Ebbene, le politiche monetarie “non convenzionali” adottate fin dalla crisi finanziaria del 2008 hanno portato a zero i tassi d’interesse (anche sotto zero) e aumentato enormemente gli utili delle banche centrali grazie alla crescita dei corsi dei titoli di stato acquistati e detenuti in portafoglio. Ma con l’inflazione galoppante per via dello shock di offerta e la conseguente risalita dei tassi in cui siamo ancora dentro, i titoli in portafoglio si sono deprezzati determinando perdite importanti, come quelle stimate dalla Bank of England nei prossimi cinque anni, pari ad almeno 133 miliardi di sterline. In pratica, alcune banche centrali stanno pagando di più sulle loro passività verso gli istituti finanziari di quanto guadagnano sui loro titoli detenuti, aumentando il rischio di perdite. Questo può voler dire che, seguendo l’esempio della Svizzera, le stesse banche centrali potrebbero non versare più un centesimo nelle casse degli stati, e questo è un rischio che, nel breve periodo, non è destinato a produrre effetti diretti sulla finanza personale dei cittadini di quegli stati: solo nel caso in cui le perdite fossero di entità tale da far entrare il patrimonio della banca in area negativa per diversi anni, senza potervi far fronte con l’utilizzo delle riserve ed il rinvio agli esercizi futuri, si potrebbe prospettare una ricapitalizzazione ed un eventuale coinvolgimento dei singoli cittadini tramite un aumento delle imposte dirette o, nei casi peggiori, un prelievo forzoso sui conti correnti.
Pertanto, le “cassandre” non si sprechino in previsioni tragiche, e magari si concentrino un pò sui fondamentali.
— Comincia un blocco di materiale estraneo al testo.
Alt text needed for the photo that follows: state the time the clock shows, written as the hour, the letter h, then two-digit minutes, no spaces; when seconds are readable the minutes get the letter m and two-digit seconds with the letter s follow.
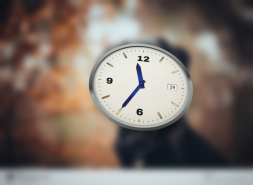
11h35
* Calcolo giornaliero operato dalla clearing house dei profitti e delle perdite associate alle posizioni aperte su strumenti derivati. La posizione di chi detiene un derivato infatti, varia dopo la stipula del contratto in base al prezzo di mercato dell’attività sottostante. Nel caso di un compratore di un future su un’azione, se il prezzo di mercato di questa si abbassa rispetto al suo strike price, il soggetto registra una perdita teorica quantificata, appunto, dal mark to market. La perdita viene addebitata sul suo margine di garanzia e contemporaneamente accreditata dalla clearing house sul margine del venditore del contratto. Se l’attività sottostante si apprezzasse rispetto allo strike price, si verificherebbe il meccanismo inverso.